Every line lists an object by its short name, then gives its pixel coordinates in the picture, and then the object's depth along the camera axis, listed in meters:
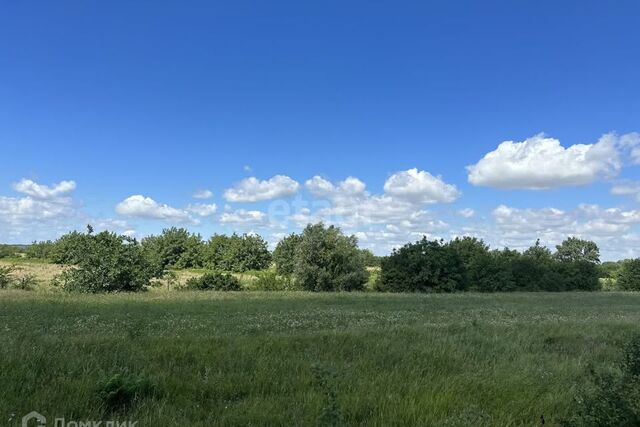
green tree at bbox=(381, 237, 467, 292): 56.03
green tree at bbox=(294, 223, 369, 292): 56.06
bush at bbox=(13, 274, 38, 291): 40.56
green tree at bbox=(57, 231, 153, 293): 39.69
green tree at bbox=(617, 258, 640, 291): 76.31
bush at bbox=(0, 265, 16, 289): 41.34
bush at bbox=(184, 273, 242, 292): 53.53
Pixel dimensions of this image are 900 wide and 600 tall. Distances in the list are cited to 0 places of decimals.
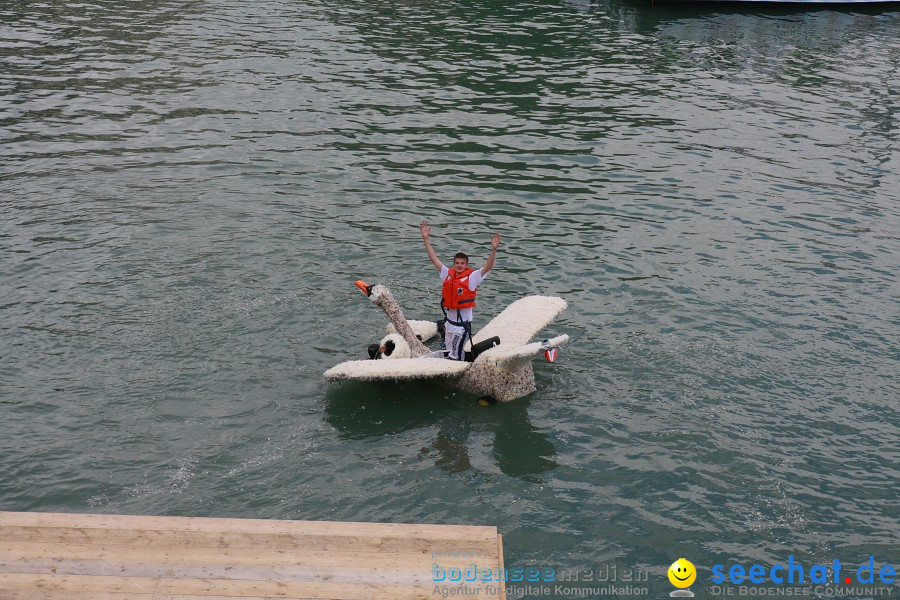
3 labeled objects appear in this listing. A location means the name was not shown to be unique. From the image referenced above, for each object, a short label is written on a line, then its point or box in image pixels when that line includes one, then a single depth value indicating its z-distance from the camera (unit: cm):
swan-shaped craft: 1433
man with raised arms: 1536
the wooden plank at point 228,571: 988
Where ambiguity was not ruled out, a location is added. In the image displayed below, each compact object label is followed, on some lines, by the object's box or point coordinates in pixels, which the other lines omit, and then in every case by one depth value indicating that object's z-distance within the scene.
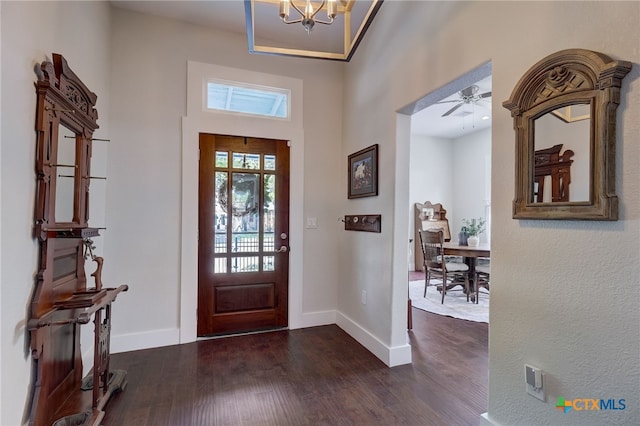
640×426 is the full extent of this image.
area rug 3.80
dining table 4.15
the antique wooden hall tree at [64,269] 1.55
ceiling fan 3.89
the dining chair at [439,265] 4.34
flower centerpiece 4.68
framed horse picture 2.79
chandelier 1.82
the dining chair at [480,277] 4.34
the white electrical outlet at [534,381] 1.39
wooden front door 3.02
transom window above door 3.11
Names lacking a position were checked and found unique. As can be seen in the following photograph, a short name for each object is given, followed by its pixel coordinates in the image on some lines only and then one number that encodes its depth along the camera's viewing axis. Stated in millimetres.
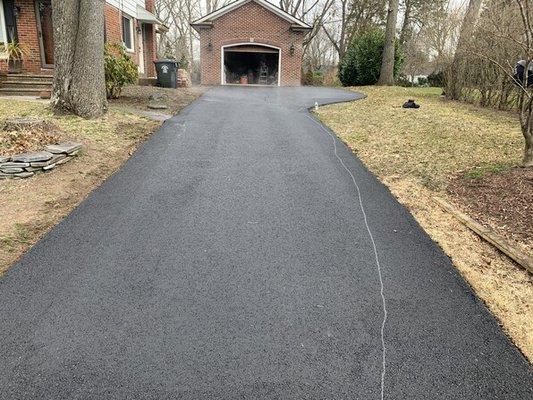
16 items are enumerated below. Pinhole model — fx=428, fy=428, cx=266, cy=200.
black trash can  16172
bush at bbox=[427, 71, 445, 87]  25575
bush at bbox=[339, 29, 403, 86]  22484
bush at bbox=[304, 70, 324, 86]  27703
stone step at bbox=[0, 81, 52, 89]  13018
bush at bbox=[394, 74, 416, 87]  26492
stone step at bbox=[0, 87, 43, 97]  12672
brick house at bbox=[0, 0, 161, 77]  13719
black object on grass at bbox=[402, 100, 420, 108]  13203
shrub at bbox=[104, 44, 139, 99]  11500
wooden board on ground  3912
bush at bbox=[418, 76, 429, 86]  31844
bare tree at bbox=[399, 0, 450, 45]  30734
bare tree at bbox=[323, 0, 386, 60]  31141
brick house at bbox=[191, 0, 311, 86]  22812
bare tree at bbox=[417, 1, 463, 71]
-------
» Work to complete
Using the data above, output the line that has "bush at bbox=(13, 274, 38, 291): 40.56", the line that has "bush at bbox=[339, 29, 403, 86]", and whatever lines fall between, each exactly as it stands and without pictures.

» Output for this exercise
bush at bbox=(13, 274, 38, 291): 40.56
green tree at bbox=(57, 231, 153, 293): 39.69
green tree at bbox=(617, 258, 640, 291): 76.31
bush at bbox=(0, 265, 16, 289): 41.34
bush at bbox=(184, 273, 242, 292): 53.53
Pixel dimensions of this image are 900 wide and 600 tall. Distances in the list are cited to 0 places of decimals.
3 labeled objects appear in this listing. A location means the name was not shown to be unique. From the image referenced above, for each object, a short label is written on a line, then its point or box in image pixels when that line includes one, then a single depth value indicating its z-distance from the camera (unit: cm):
swan-shaped craft: 1433
man with raised arms: 1536
the wooden plank at point 228,571: 988
Where ambiguity was not ruled out, a location is added. In the image displayed below, each compact object label is followed, on some lines, by the object's box or point coordinates in pixels, which the other lines omit, and then in every case by one depth value indicating that object's z-distance within the scene.
640×426 is the full extent of this image.
area rug 3.80
dining table 4.15
the antique wooden hall tree at [64,269] 1.55
ceiling fan 3.89
the dining chair at [439,265] 4.34
flower centerpiece 4.68
framed horse picture 2.79
chandelier 1.82
the dining chair at [480,277] 4.34
the white electrical outlet at [534,381] 1.39
wooden front door 3.02
transom window above door 3.11
Names lacking a position were checked and found unique. As can be seen in the following photograph, a short name for each object is given, followed by its pixel coordinates in the image on some lines only and then one number that encodes its depth along the camera's viewing axis. Stated in millimetres.
16 items are enumerated below. Pinhole model — fx=428, fy=428, cx=266, cy=200.
black trash can  16172
bush at bbox=[427, 71, 445, 87]  25575
bush at bbox=[339, 29, 403, 86]  22484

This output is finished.